When I went to the Tableau Conference last year, I felt it was important to spend some time documenting my experience. Anytime I go to a conference related to my professional aspirations I’m always taken by the wealth of knowledge that’s uncovered.
The Alteryx Inspire conference is a pared down conference with about 2,000 attendees. It is comfortably housed in the Aria hotel across 2 spacious and open floors. There are escalators that split between level 3 and level 1 – there’s nice flow to it and plenty of natural light. Events take place over three days: Monday, Tuesday, and Wednesday. Monday is mostly a product training day and the bulk of sessions are the remainder of the week. Opening keynote is Tuesday.

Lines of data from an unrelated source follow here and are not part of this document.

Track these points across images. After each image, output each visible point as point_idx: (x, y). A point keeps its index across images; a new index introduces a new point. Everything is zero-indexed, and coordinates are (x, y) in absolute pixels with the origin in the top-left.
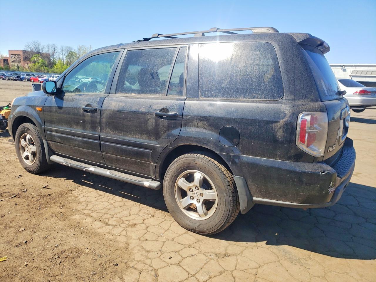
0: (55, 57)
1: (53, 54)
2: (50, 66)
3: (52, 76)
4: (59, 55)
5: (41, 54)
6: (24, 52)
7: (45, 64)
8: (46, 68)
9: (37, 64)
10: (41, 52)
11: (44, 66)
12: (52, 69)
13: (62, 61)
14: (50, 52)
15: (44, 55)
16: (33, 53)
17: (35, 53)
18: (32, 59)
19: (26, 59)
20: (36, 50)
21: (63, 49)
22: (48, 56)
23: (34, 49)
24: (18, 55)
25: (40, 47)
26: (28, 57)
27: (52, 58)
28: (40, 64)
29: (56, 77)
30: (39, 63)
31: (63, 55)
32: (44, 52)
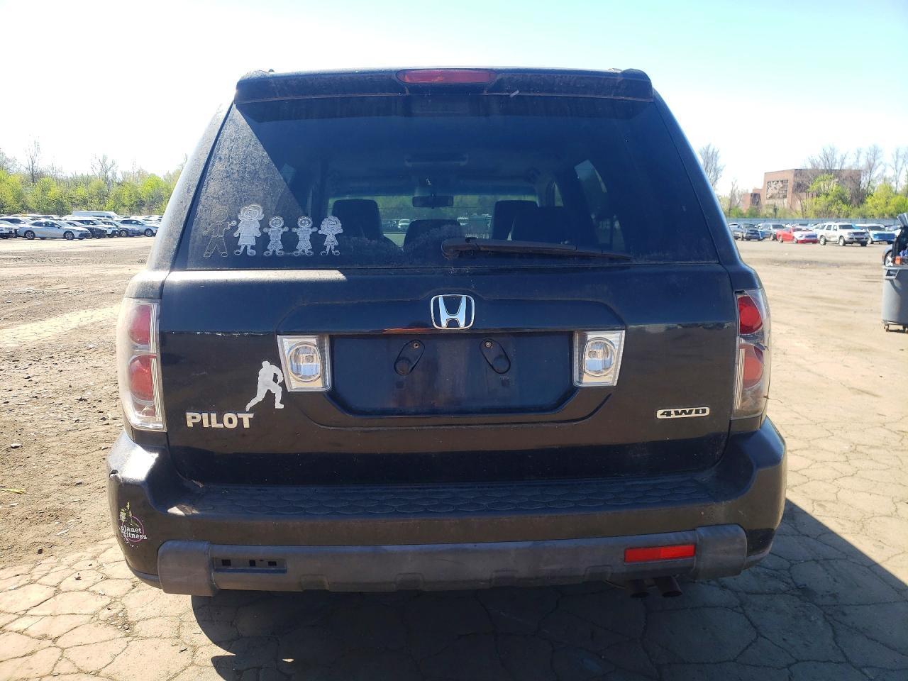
0: (874, 175)
1: (871, 167)
2: (854, 202)
3: (826, 227)
4: (884, 171)
5: (837, 174)
6: (798, 172)
7: (843, 197)
8: (845, 208)
9: (823, 198)
10: (837, 168)
11: (839, 201)
12: (859, 207)
13: (894, 184)
14: (862, 164)
15: (844, 175)
16: (815, 174)
17: (823, 172)
18: (813, 187)
19: (800, 188)
20: (825, 164)
21: (900, 154)
22: (855, 177)
23: (822, 163)
24: (782, 181)
25: (838, 157)
26: (804, 185)
27: (864, 180)
28: (830, 198)
29: (835, 228)
30: (827, 195)
31: (899, 168)
32: (845, 166)
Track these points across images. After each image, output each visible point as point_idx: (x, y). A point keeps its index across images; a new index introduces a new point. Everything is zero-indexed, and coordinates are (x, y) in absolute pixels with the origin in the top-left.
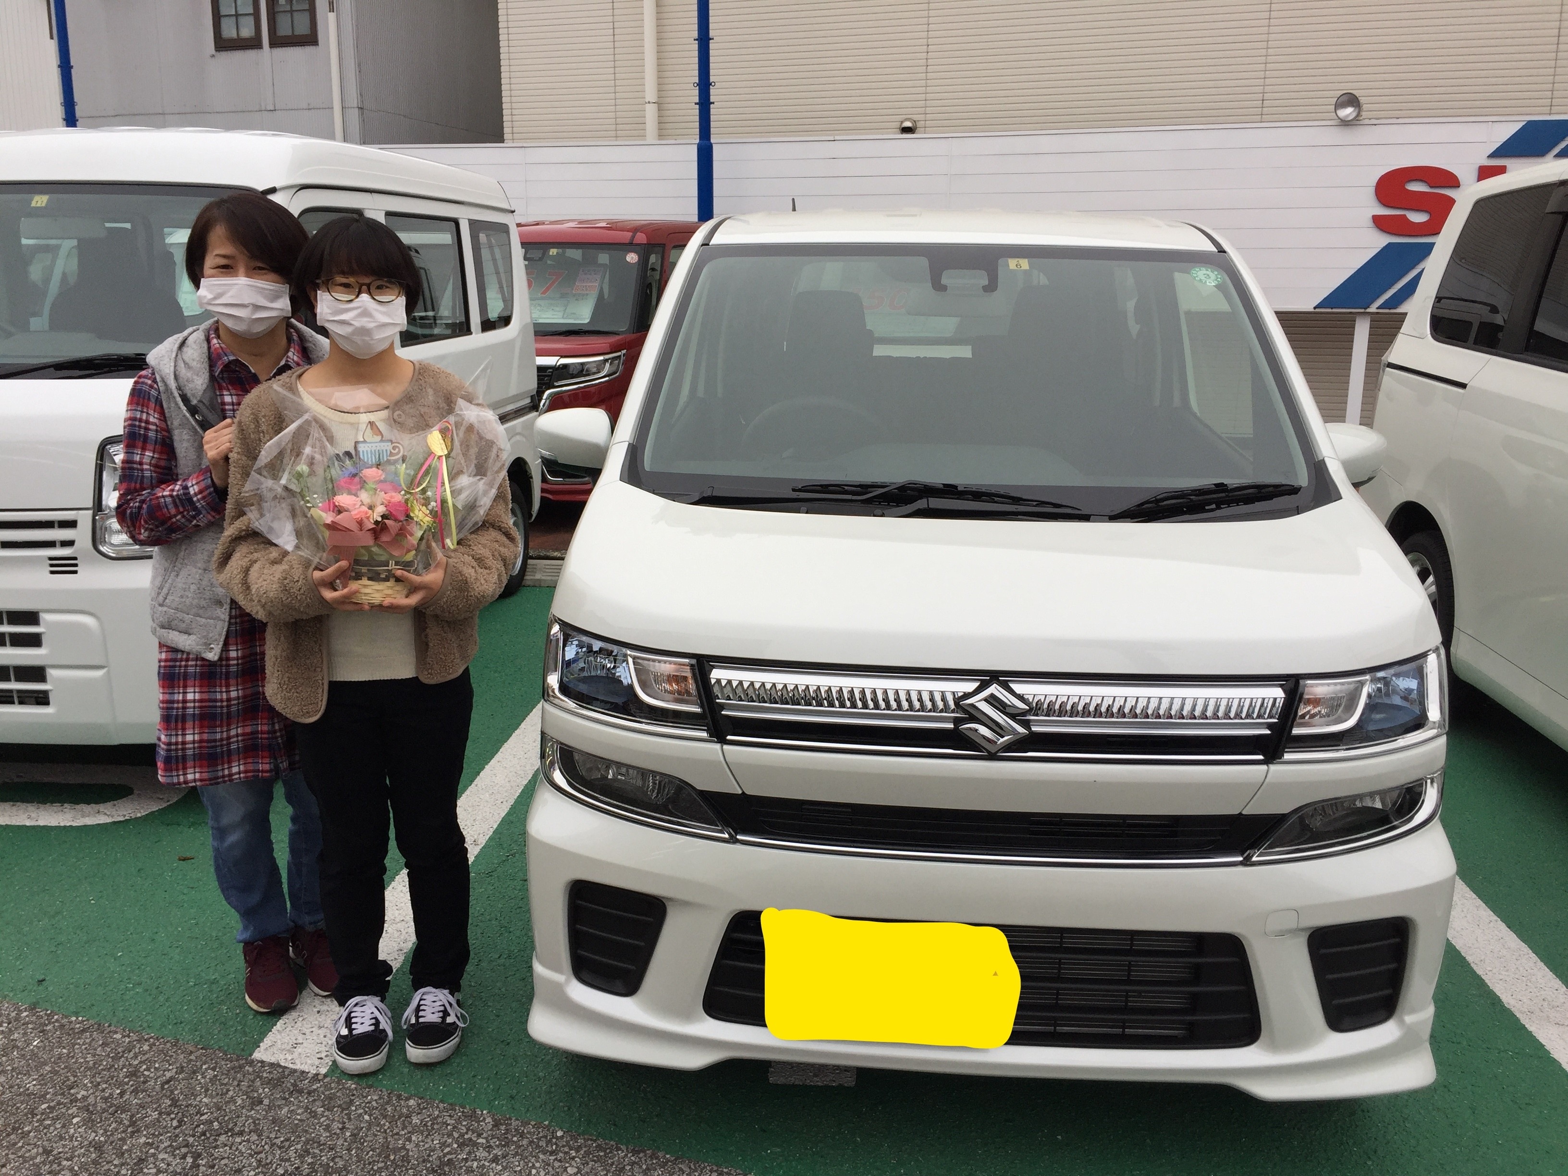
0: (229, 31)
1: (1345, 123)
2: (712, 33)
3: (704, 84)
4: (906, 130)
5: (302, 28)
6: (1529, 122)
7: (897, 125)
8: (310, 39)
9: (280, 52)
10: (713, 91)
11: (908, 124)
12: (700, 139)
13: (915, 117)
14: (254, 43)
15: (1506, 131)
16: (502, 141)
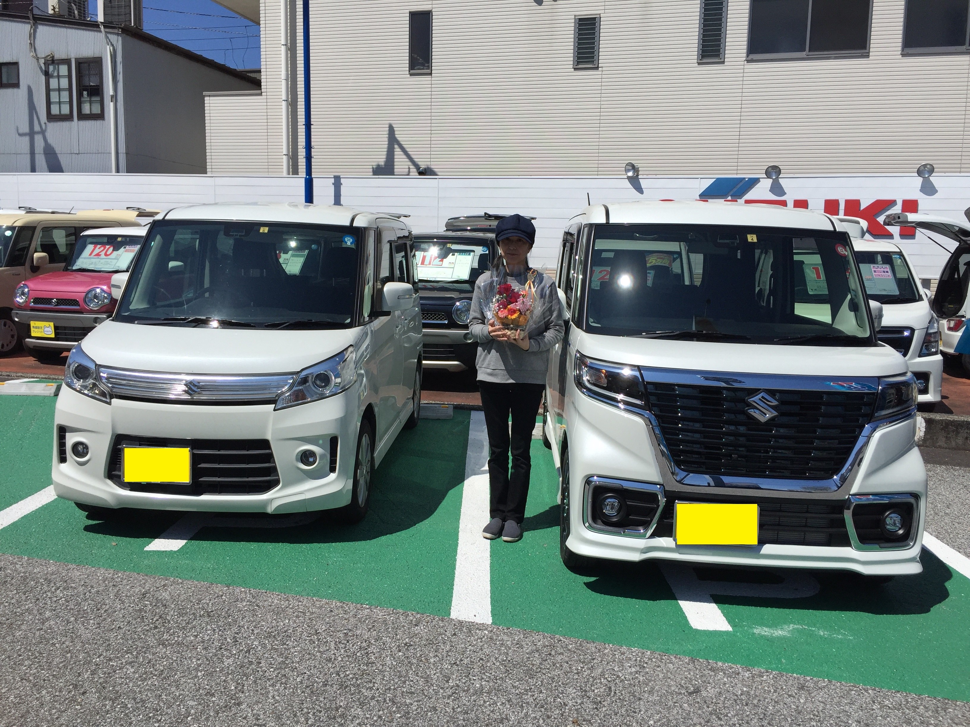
0: (55, 110)
2: (312, 121)
3: (309, 147)
4: (421, 174)
5: (96, 109)
6: (718, 179)
7: (416, 171)
8: (100, 116)
9: (83, 123)
10: (313, 150)
11: (421, 171)
12: (307, 175)
14: (68, 118)
15: (707, 183)
16: (206, 173)
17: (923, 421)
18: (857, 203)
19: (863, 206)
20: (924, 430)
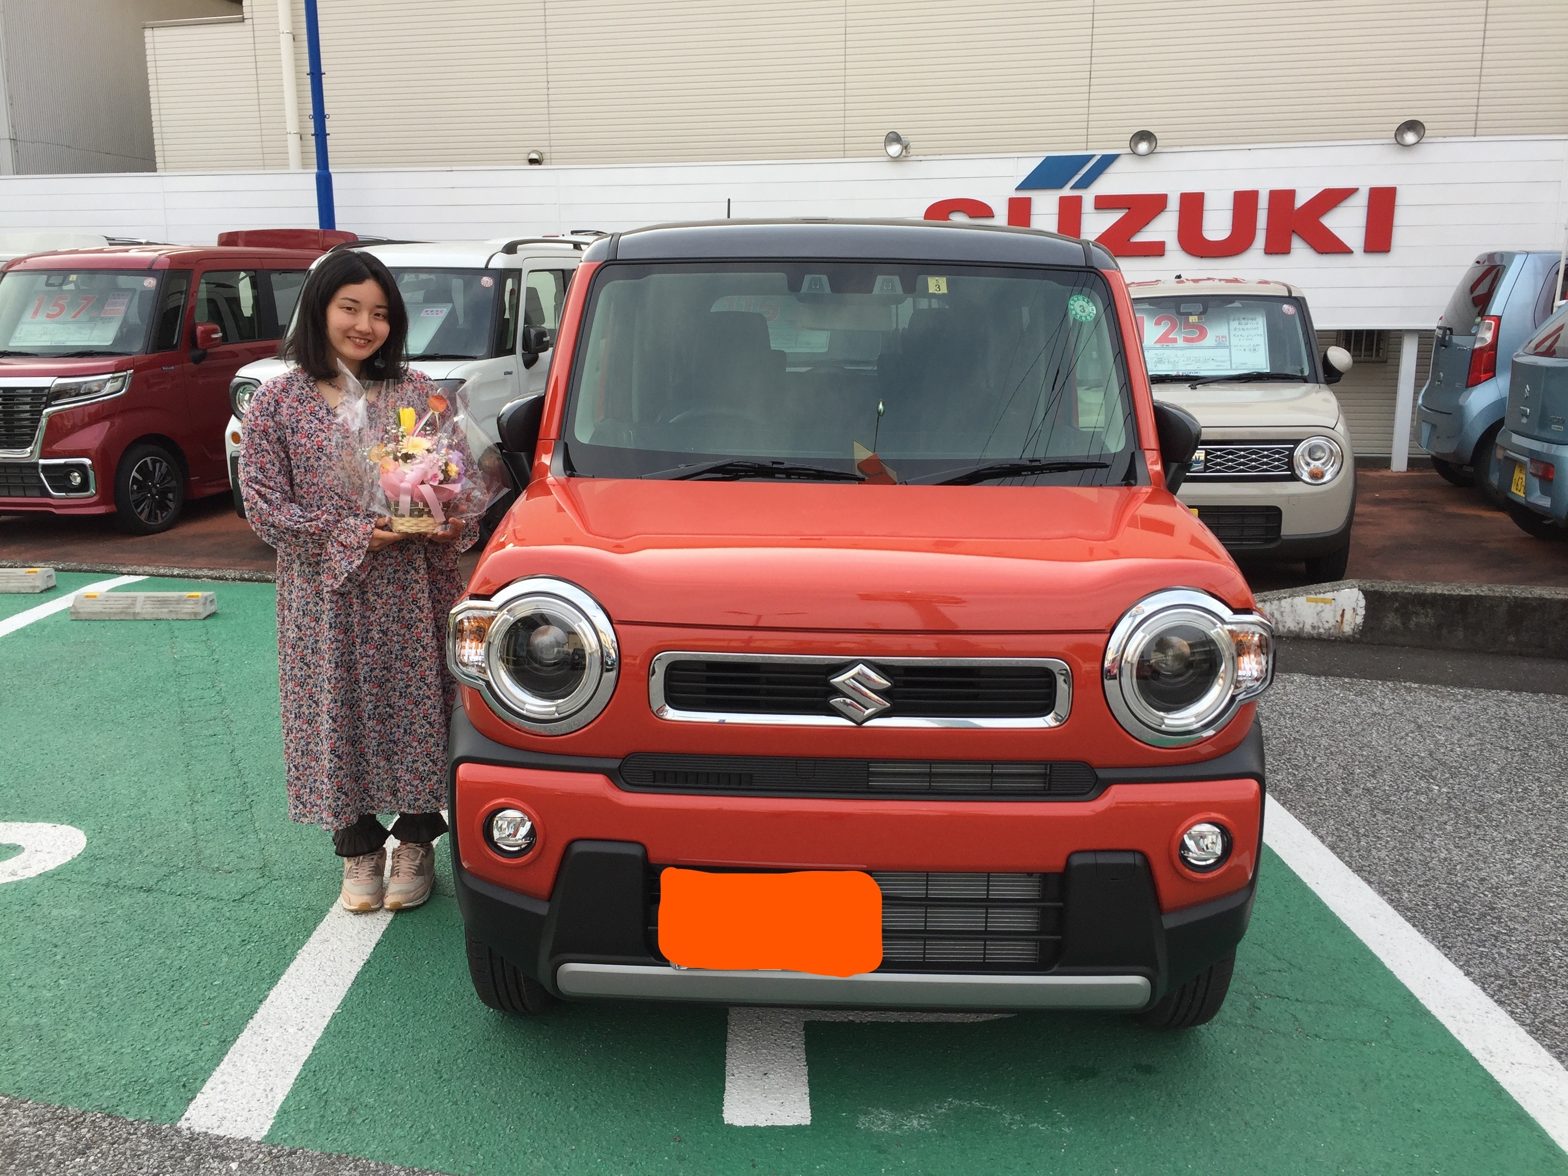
1: (896, 159)
2: (324, 69)
3: (319, 116)
4: (532, 161)
6: (1048, 158)
7: (525, 156)
10: (328, 123)
11: (534, 156)
12: (319, 168)
13: (541, 150)
15: (1028, 166)
17: (1361, 596)
18: (1290, 195)
19: (1300, 201)
20: (1364, 612)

This year – being my first – I was extremely fortunate to be able to attend and to do the product training track. This gives me a firsthand opportunity to see how the product company sells and trains on its tool. Facilitators are typically great at selling the ‘why’ and ‘how’ behind something.
Today I sat for a full day going through the introduction to Alteryx Designer. Not because it was my first time using the tool, but because I believe there’s something very powerful about origin stories. There’s something you learn in the first 30 minutes that someone who doesn’t have the ‘formal training’ may never pick up. That happened for me today and it was great to see everything in action.
As an advocate for data-informed decision making the tool is indispensable. Just by listening to the 100+ in my classroom, it’s scary to witness firsthand the youth that exists with businesses accessing data. Yes, there have been really great strides, but so many people are just at the beginning. I chuckle when I hear the typical ‘Excel’ analogies, but the overwhelming majority are nodding with how much they relate to the joke.
I’ve always seen Alteryx as a natural companion for a data analyst. For anyone out there trying to manage data it offers up a solution. If only for the single act of being able to see a visual output of the thought process and work that went in to producing a data model. A data model or report that can be shared, saved, printed (please don’t print), and most importantly: be communicated. For someone doing data prep, blending, gathering – this is how you explain to your boss what you do. This is the demonstration of what it takes to be the data wrangler. This is how you share your critical thinking skills.
I’ve just scratched the surface and have 2 more full days of Alteryx. One that has already been peppered with amazing collaboration opportunities and sharing of enthusiasm. The vibe is chill, the people are great, and the mission is achievable.
Tomorrow is another day and an opportunity to take the building blocks and dream of skyscrapers.